The spleen also plays a role in removing and recycling senescent or damaged red blood cells; however, the bulk of this activity takes place in the liver.
The spleen is located so deep inside the body that it can't be palpated in the vast majority of healthy people. In certain disease states, however, the spleen becomes enlarged; this condition is known as splenomegaly. Certain viral infections, such as Epstein-Barr Virus, as well as leukemia or lymphoma can cause splenomegaly. An enlarged spleen is prone to rupture; a ruptured spleen is a life-threatening event that can only be treated surgically.

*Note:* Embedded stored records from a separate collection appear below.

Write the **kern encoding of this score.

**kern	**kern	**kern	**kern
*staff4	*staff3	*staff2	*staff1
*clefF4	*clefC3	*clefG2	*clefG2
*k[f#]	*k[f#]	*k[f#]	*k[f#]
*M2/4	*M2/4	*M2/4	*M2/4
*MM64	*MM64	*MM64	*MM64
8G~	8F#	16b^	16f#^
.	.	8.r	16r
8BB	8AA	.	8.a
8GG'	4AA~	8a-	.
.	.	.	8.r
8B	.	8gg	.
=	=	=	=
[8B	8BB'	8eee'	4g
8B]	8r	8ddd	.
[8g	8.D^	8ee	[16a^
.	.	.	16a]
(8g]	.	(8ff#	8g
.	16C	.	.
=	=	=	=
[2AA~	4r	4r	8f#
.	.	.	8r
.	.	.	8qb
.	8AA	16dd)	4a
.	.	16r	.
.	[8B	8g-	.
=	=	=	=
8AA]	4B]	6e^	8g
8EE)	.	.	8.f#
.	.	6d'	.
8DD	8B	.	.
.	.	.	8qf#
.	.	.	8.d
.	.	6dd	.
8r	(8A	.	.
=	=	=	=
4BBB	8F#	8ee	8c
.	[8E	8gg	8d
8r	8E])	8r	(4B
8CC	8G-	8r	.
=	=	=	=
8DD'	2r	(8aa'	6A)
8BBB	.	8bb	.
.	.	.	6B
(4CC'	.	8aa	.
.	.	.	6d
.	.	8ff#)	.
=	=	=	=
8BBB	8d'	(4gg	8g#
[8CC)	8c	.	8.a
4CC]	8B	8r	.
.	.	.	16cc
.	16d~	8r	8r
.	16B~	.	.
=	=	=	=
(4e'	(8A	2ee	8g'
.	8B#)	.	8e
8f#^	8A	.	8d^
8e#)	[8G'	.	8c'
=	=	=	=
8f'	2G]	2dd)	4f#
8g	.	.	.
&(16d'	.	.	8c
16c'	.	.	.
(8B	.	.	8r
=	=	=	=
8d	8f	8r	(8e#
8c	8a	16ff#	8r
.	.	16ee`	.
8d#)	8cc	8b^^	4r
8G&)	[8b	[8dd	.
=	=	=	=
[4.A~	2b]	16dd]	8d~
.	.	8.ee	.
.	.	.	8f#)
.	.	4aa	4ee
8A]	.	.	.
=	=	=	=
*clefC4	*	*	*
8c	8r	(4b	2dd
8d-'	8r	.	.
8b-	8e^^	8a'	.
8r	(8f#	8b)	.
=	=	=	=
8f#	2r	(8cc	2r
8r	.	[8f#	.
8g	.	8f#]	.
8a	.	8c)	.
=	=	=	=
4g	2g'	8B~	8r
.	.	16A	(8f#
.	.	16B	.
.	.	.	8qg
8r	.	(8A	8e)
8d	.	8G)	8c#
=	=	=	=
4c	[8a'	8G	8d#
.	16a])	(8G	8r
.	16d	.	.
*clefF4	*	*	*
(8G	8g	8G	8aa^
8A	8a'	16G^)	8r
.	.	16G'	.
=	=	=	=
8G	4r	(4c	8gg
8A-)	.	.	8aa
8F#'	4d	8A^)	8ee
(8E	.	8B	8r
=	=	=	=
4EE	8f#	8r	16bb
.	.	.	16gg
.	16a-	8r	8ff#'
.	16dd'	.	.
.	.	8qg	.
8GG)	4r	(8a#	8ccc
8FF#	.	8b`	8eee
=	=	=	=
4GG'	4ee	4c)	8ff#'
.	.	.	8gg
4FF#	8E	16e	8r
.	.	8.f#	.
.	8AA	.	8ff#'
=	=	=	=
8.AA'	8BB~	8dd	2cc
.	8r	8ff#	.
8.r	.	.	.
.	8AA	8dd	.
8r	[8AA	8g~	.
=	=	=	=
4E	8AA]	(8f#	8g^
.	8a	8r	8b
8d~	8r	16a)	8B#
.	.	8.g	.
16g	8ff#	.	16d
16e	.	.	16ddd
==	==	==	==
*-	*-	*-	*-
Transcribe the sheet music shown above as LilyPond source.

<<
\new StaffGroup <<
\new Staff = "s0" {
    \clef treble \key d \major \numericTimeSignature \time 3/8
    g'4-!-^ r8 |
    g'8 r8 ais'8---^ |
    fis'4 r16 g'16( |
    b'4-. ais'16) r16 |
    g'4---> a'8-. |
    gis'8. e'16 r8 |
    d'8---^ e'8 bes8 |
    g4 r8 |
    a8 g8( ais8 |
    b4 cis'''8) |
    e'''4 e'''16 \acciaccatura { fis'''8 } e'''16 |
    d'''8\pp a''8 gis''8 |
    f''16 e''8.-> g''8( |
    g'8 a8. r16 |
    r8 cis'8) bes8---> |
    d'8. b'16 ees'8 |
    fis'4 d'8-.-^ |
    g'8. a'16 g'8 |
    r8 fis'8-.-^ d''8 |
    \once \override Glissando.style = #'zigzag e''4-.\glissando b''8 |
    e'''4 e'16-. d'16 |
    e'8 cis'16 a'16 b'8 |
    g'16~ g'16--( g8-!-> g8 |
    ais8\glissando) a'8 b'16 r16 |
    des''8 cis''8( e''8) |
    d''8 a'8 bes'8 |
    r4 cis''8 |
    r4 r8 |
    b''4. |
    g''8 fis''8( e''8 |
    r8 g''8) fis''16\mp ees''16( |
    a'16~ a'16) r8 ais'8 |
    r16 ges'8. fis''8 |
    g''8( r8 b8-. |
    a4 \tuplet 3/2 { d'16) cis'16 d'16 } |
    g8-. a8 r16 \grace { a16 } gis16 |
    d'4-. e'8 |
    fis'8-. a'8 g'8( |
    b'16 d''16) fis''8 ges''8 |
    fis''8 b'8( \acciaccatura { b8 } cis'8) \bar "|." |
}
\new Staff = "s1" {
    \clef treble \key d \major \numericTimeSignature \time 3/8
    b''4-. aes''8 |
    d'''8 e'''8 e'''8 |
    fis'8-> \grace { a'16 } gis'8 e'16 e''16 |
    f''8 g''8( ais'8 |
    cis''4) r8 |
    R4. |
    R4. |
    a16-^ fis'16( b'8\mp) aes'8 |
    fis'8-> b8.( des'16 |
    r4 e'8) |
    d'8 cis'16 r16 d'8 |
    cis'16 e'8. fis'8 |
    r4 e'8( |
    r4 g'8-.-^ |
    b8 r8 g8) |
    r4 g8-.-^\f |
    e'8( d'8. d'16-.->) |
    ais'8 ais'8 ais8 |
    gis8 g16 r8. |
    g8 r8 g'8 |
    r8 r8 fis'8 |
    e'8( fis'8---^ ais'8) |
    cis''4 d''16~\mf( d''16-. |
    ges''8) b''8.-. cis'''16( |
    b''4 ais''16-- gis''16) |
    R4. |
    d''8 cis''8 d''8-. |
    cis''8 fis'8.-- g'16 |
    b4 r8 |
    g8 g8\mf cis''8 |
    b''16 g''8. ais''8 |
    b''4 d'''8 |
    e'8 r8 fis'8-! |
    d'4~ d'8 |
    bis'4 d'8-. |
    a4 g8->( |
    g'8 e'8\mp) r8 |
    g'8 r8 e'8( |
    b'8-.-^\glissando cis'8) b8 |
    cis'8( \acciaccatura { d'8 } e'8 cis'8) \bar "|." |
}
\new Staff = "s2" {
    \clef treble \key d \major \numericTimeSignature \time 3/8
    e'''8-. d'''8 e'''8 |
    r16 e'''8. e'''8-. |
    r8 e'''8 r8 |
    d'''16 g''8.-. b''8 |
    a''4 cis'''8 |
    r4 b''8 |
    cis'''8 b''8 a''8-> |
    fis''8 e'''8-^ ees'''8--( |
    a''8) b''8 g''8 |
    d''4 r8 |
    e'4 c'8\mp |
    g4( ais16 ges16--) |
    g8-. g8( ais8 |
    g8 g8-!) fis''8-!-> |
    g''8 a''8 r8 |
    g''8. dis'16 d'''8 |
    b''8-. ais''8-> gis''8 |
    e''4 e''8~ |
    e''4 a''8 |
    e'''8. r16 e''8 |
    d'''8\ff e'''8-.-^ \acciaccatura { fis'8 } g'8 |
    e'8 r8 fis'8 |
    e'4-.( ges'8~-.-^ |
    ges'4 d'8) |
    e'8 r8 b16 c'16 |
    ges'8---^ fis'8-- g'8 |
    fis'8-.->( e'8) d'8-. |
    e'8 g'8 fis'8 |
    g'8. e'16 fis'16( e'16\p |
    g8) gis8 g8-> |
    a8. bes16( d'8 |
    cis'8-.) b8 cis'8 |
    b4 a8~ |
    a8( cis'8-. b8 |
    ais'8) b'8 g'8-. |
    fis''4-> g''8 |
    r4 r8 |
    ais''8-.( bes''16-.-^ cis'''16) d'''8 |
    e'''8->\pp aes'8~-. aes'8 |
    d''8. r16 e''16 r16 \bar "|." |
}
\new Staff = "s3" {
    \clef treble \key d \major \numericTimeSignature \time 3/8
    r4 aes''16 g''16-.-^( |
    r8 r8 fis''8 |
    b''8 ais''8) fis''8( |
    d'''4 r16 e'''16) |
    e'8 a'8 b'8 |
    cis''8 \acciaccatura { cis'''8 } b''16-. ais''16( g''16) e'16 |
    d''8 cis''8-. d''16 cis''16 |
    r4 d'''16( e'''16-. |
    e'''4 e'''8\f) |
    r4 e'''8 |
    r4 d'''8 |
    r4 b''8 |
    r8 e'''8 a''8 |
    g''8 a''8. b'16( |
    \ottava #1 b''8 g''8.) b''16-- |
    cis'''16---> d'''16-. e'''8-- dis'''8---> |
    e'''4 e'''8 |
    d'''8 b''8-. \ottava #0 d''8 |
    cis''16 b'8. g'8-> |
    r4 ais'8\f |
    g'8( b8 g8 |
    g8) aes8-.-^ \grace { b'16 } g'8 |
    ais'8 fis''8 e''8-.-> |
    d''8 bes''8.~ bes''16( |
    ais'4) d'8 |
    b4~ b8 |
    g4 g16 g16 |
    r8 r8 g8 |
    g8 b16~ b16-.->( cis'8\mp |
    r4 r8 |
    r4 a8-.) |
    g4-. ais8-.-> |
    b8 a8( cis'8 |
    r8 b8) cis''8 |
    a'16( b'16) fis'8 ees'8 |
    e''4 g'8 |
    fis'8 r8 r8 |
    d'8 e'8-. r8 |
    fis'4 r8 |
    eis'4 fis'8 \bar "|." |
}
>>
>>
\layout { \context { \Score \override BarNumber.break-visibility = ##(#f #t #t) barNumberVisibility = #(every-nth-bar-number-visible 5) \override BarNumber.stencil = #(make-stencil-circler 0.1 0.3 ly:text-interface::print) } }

In people with sickle cell anemia, the spleen sustains progressive damage starting in infancy. By adolescence, sickle cell patients have no functional spleen left. Although functional asplenia raises the risk of infections, in particular streptococcal pneumonia, meningococcus, salmonella and Haemophilus influenzae, vaccinations against these encapsulated bacteria are generally effective at protecting sickle cell patients.